30 yıllık bir mektubun üzerindeki, belki de artık yerinde yeller esen bir adresin umut verici varlığıyla başlayan eşsiz hikaye… Trabzon’dan Tebriz’e, Tiflis’ten Bakü’ye oradan da İstanbul’a uzanan bir hayat öyküsü.

İki büyük savaşın yaşanmasıyla değişen hayatların içinde birbirlerini bulan iki aşık. Ben bu hikayeyi hayatımın tam zamanında okumuşum diye düşünüyorum. 21 Aralık gecesi başladım aslında çok kısa sürede okuyabilirdim ama bazen zorlanarakta olsa bırakmak zorunda kaldım. Uykusuz gecelere götüren, elime alınca bırakamadığım için derslerimden geri bıraktı beni. Bende haliyle ara verdim okumaya. Çok uzun süre ara verip yeniden başladım tatile girince. Ve bitirdim.

Bu hikayeyi aslında eski zamanlarda göç etmiş ailelerin torunları okumalı. Bende hep bu hisle okudum. Yıllar önce mübadele ile İstanbul’a gönderilmiş dedelerimin asıl memleketi olan Selanik’e gidip, belki bir tanıdık belki de bir akraba bulmak ne kadar güzel olurdu.

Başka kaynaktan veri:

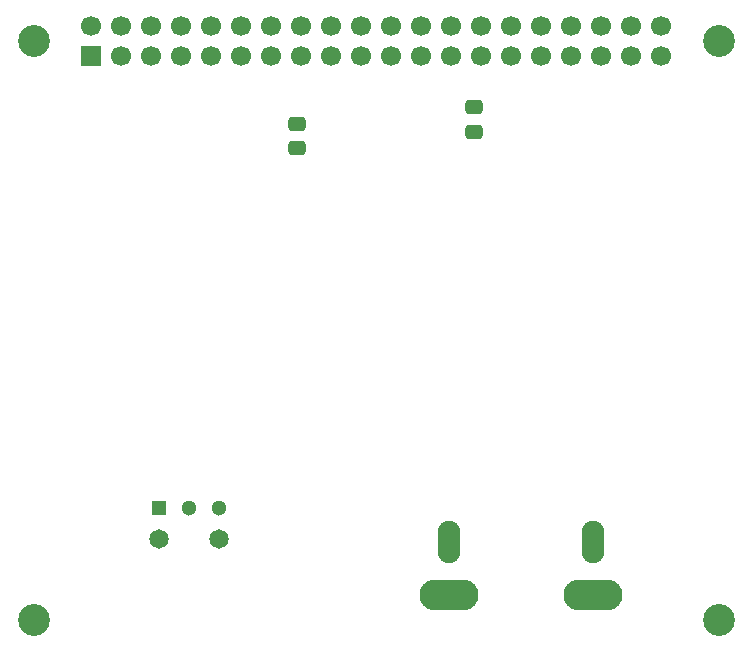
<source format=gbs>
G04 #@! TF.GenerationSoftware,KiCad,Pcbnew,9.0.6*
G04 #@! TF.CreationDate,2026-02-12T12:28:41-08:00*
G04 #@! TF.ProjectId,mutebox_hat_audio_in,6d757465-626f-4785-9f68-61745f617564,rev?*
G04 #@! TF.SameCoordinates,Original*
G04 #@! TF.FileFunction,Soldermask,Bot*
G04 #@! TF.FilePolarity,Negative*
%FSLAX46Y46*%
G04 Gerber Fmt 4.6, Leading zero omitted, Abs format (unit mm)*
G04 Created by KiCad (PCBNEW 9.0.6) date 2026-02-12 12:28:41*
%MOMM*%
%LPD*%
G01*
G04 APERTURE LIST*
G04 Aperture macros list*
%AMRoundRect*
0 Rectangle with rounded corners*
0 $1 Rounding radius*
0 $2 $3 $4 $5 $6 $7 $8 $9 X,Y pos of 4 corners*
0 Add a 4 corners polygon primitive as box body*
4,1,4,$2,$3,$4,$5,$6,$7,$8,$9,$2,$3,0*
0 Add four circle primitives for the rounded corners*
1,1,$1+$1,$2,$3*
1,1,$1+$1,$4,$5*
1,1,$1+$1,$6,$7*
1,1,$1+$1,$8,$9*
0 Add four rect primitives between the rounded corners*
20,1,$1+$1,$2,$3,$4,$5,0*
20,1,$1+$1,$4,$5,$6,$7,0*
20,1,$1+$1,$6,$7,$8,$9,0*
20,1,$1+$1,$8,$9,$2,$3,0*%
G04 Aperture macros list end*
%ADD10C,2.700000*%
%ADD11O,5.004000X2.604000*%
%ADD12O,1.904000X3.604000*%
%ADD13R,1.300000X1.300000*%
%ADD14C,1.300000*%
%ADD15C,1.650000*%
%ADD16R,1.700000X1.700000*%
%ADD17C,1.700000*%
%ADD18RoundRect,0.250000X-0.475000X0.337500X-0.475000X-0.337500X0.475000X-0.337500X0.475000X0.337500X0*%
G04 APERTURE END LIST*
D10*
X161500000Y-47500000D03*
D11*
X150800000Y-94450000D03*
D12*
X150800000Y-89950000D03*
D11*
X138662000Y-94450000D03*
D12*
X138662000Y-89950000D03*
D10*
X103500000Y-96500000D03*
X103500000Y-47500000D03*
X161500000Y-96500000D03*
D13*
X114060000Y-87040000D03*
D14*
X116600000Y-87040000D03*
X119140000Y-87040000D03*
D15*
X114060000Y-89660000D03*
X119140000Y-89660000D03*
D16*
X108370000Y-48770000D03*
D17*
X108370000Y-46230000D03*
X110910000Y-48770000D03*
X110910000Y-46230000D03*
X113450000Y-48770000D03*
X113450000Y-46230000D03*
X115990000Y-48770000D03*
X115990000Y-46230000D03*
X118530000Y-48770000D03*
X118530000Y-46230000D03*
X121070000Y-48770000D03*
X121070000Y-46230000D03*
X123610000Y-48770000D03*
X123610000Y-46230000D03*
X126150000Y-48770000D03*
X126150000Y-46230000D03*
X128690000Y-48770000D03*
X128690000Y-46230000D03*
X131230000Y-48770000D03*
X131230000Y-46230000D03*
X133770000Y-48770000D03*
X133770000Y-46230000D03*
X136310000Y-48770000D03*
X136310000Y-46230000D03*
X138850000Y-48770000D03*
X138850000Y-46230000D03*
X141390000Y-48770000D03*
X141390000Y-46230000D03*
X143930000Y-48770000D03*
X143930000Y-46230000D03*
X146470000Y-48770000D03*
X146470000Y-46230000D03*
X149010000Y-48770000D03*
X149010000Y-46230000D03*
X151550000Y-48770000D03*
X151550000Y-46230000D03*
X154090000Y-48770000D03*
X154090000Y-46230000D03*
X156630000Y-48770000D03*
X156630000Y-46230000D03*
D18*
X125818750Y-54525000D03*
X125818750Y-56600000D03*
X140750000Y-53125000D03*
X140750000Y-55200000D03*
M02*

</source>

Onların yaşadığı evlere girmek, onların geçtiği sokaklarda adım atmak sanırım herkesin isteyeceği bir şeydir. Lakin şimdi orada eskiden bir iz bulmak eminim ki çok zor olacaktır. Onun içinde zor oldu bu yolculuk. Rüyalarında fotoğraf karelerinde kaybolmak bile sanırım aşırı derece de mükemmel bir his olmalı.

Nazan Bekiroğlu’nun çok güzel ve akıcı bir kalemi var. En yakın zaman da diğer kitaplarıyla da tanışacağım. Ama içimden bir his Nazan Bekiroğlu’nu en güzel kitabıyla tanıdığımı söylüyor bana. Bir sabah okula giderken metrobüste tanışıp sohbet ettiğim ve Nar Ağacı’nı tavsiye eden Kerem Şen’e teşekkürü bir borç bilirim.

Bir fotoğraf karesinde kaybolmayı, geçmişe doğru bir yolculuk yapmayı ne kadar çok isterim…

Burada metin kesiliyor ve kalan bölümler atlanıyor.